A recently redesigned and updated Global Trends benchmark compared if and how artificial intelligence (AI) is being regulated across 14 jurisdictions around the world.
Scope
- Existence of AI laws or other binding frameworks addressing specified aspects of AI, as opposed to jurisdictions only relying on voluntary frameworks.
- What are the mandatory rules applicable to AI systems, where they exist.
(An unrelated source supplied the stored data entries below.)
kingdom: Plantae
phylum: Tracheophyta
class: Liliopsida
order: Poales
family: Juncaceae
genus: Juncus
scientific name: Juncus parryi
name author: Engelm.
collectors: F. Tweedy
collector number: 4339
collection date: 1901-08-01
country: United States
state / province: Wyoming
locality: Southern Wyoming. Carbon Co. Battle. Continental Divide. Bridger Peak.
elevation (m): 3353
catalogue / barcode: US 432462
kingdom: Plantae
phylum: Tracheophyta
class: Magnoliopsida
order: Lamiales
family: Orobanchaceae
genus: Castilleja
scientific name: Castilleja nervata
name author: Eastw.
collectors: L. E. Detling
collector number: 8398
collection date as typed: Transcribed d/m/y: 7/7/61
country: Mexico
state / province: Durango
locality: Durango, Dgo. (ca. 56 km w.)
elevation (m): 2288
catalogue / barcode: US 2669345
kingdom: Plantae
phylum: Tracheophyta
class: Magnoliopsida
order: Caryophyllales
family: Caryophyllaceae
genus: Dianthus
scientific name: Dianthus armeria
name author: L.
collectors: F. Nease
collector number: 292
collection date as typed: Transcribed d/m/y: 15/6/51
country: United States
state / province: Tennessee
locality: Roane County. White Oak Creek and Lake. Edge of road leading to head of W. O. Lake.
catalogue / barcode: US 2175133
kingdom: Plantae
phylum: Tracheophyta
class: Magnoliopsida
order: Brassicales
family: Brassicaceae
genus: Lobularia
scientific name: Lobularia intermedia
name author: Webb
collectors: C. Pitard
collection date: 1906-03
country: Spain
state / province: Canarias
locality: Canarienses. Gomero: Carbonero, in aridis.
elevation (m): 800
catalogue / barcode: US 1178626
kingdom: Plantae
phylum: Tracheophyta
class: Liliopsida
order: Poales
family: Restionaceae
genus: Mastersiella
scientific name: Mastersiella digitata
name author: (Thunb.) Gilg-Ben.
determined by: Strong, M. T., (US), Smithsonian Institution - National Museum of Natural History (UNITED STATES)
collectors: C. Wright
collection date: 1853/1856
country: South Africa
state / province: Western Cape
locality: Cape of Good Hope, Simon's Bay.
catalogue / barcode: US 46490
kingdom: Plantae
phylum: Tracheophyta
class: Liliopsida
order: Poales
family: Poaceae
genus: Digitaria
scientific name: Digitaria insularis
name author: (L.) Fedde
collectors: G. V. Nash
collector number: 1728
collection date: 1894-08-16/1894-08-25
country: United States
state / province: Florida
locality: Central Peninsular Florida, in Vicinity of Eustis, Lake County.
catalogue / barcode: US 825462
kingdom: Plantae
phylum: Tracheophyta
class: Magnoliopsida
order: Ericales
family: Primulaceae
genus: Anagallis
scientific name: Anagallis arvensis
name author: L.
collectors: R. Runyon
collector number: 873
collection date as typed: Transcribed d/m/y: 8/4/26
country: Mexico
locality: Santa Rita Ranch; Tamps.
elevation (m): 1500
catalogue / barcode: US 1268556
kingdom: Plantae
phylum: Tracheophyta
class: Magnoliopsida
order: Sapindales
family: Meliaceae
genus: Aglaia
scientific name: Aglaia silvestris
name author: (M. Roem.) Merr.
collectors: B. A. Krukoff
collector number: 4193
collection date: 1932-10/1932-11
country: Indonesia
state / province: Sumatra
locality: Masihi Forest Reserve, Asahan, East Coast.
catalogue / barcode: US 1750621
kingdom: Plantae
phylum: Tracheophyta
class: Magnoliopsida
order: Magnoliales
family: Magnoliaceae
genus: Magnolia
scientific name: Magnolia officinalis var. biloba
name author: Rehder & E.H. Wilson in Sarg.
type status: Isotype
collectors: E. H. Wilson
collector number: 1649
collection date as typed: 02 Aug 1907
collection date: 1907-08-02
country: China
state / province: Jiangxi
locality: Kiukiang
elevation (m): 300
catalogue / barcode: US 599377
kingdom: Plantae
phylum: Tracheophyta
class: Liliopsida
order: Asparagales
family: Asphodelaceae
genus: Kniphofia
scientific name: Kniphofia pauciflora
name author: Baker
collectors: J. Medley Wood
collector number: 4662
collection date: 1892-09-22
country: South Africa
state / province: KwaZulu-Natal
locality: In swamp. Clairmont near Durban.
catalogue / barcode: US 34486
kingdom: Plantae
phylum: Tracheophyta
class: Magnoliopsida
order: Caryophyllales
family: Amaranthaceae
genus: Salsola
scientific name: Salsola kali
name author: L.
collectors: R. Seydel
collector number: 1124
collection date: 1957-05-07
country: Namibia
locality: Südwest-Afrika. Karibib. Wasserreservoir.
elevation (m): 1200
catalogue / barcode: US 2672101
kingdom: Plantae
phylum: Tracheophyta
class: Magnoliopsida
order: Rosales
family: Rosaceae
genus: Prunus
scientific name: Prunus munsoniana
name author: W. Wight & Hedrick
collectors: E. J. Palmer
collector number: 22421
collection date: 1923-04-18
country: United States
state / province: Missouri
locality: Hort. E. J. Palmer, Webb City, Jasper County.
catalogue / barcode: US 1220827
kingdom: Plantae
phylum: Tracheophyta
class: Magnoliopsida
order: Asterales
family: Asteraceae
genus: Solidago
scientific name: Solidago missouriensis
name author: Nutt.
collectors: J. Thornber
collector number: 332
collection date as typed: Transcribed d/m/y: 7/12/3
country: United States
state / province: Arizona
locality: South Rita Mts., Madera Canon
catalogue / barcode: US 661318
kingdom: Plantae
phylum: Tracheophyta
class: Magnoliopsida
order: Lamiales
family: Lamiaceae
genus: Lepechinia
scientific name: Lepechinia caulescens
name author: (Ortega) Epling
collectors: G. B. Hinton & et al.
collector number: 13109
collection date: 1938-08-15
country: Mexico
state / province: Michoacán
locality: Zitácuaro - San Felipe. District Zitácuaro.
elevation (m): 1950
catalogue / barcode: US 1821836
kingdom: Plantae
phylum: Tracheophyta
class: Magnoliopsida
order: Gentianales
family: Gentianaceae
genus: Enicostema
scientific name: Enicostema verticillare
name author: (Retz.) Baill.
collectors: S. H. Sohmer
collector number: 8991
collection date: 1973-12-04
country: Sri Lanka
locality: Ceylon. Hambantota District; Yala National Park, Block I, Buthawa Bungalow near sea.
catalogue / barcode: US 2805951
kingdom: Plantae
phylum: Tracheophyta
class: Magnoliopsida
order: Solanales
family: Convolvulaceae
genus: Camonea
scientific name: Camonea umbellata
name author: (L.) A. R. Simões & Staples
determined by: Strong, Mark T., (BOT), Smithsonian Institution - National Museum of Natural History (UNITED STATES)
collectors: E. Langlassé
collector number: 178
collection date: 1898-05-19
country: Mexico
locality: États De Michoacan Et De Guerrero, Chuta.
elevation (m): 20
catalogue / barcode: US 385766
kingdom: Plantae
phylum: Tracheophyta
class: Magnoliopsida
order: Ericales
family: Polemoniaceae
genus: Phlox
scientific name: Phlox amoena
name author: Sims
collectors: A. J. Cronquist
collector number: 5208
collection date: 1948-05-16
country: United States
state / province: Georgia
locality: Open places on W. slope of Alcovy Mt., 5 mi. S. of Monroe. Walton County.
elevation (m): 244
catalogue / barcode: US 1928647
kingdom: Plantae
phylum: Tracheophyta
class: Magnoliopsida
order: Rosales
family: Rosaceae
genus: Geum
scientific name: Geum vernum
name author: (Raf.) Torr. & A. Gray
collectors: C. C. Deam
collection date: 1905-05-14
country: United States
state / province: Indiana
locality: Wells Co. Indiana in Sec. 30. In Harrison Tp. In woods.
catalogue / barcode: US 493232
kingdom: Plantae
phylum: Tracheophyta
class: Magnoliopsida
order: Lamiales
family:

That includes prohibited practices, requirements for high-risk use cases, and obligations for generative AI models.
- Enforcement mechanisms, including enforcement bodies, applicable penalties, and significant enforcement actions already taken.
- AI industrial policy, including national strategies, sovereign AI ambitions and public funding allocations.
The covered jurisdictions in the benchmark are: Australia, Brazil, Canada, China, the EU, India, Japan, Korea, Malaysia, Singapore, South Africa, Taiwan, the UK and the US.
In a nutshell
Amongst its main findings, this benchmark showed that there are diverse approaches worldwide in regulating AI:
- four jurisdictions adopted or proposed comprehensive AI legislation (e.g. the EU);
- five others apply binding AI-related obligations through amendments to existing laws or by adopting secondary legislation to varying degrees, with China being the most extensive example;
- four jurisdictions rely solely on voluntary schemes with no binding AI-specific rules (e.g. Singapore); and
- the US has no comprehensive federal AI regulation and actively discourages state-level rules. However, several individual US states have begun adopting their own AI laws.